» Exercise aim: Filter the entries down to the lines holding "hand", then copy those lines.

[Dataset entries]
◇ ◇ ◇ ◇ ◇

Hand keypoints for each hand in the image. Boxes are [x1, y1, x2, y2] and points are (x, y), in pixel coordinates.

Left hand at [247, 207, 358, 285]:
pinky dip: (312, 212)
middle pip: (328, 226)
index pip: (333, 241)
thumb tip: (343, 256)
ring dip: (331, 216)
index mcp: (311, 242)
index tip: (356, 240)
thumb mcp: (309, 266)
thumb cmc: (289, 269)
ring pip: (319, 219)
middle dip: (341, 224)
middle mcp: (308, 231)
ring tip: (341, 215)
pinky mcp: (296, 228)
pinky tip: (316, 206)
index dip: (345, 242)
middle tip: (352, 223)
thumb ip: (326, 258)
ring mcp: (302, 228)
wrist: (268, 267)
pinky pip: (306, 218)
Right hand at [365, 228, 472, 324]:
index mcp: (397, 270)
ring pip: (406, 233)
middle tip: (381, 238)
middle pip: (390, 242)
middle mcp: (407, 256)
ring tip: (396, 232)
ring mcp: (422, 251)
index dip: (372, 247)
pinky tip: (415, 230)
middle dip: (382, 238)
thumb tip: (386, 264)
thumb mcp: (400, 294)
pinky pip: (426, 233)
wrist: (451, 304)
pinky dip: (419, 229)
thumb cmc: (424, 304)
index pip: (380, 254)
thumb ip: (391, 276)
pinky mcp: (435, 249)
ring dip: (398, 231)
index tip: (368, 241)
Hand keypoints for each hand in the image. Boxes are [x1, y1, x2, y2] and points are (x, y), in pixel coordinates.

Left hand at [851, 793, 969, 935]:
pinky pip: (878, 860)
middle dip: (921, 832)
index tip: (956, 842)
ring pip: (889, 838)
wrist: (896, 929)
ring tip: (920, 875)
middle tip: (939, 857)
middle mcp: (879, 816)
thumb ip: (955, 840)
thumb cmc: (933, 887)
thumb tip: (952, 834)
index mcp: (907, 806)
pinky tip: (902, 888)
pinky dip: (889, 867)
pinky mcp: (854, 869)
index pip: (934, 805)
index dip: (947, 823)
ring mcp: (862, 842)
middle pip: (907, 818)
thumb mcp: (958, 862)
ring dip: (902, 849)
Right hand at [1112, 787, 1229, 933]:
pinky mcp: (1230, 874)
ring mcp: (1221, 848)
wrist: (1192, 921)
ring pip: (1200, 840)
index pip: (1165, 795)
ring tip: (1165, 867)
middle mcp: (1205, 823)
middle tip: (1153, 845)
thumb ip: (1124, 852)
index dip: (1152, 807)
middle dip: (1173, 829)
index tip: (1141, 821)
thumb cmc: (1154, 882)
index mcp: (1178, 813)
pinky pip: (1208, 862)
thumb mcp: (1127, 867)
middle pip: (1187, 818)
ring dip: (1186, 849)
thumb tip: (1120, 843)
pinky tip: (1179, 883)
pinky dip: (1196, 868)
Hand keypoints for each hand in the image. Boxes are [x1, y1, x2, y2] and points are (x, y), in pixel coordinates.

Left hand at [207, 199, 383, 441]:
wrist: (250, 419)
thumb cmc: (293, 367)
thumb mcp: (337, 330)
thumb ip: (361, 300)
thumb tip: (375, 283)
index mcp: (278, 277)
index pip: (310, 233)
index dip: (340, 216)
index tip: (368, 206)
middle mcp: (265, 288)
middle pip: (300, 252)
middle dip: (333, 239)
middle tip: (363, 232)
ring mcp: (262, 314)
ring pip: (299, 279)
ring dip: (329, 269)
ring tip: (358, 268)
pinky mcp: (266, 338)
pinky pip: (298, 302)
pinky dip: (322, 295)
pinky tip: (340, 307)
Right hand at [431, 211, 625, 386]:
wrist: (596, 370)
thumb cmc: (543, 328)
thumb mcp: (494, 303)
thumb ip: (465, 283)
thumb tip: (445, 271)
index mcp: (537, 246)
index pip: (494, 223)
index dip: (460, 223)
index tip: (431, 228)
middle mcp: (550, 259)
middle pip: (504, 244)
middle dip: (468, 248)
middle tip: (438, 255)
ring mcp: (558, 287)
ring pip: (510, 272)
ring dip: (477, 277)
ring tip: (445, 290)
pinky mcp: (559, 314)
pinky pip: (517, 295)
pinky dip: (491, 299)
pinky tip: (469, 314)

◇ ◇ ◇ ◇ ◇

» Exercise answer:
Hand keypoints for each hand in the image. Boxes are [x1, y1, x2, y2] and points are (x, y), in pixel coordinates.
Left hand at [247, 207, 358, 285]:
Right hand at [365, 228, 472, 324]:
Hand keypoints for each hand in the image. Boxes are [x1, y1, x2, y2] and points are (x, y), in pixel coordinates.
Left hand at [851, 793, 969, 935]:
Right hand at [1112, 787, 1229, 933]:
Hand keypoints for each hand in the image. Boxes are [x1, y1, x2, y2] and points are (x, y), in pixel coordinates.
Left hand at [207, 199, 383, 441]:
Right hand at [431, 211, 625, 386]:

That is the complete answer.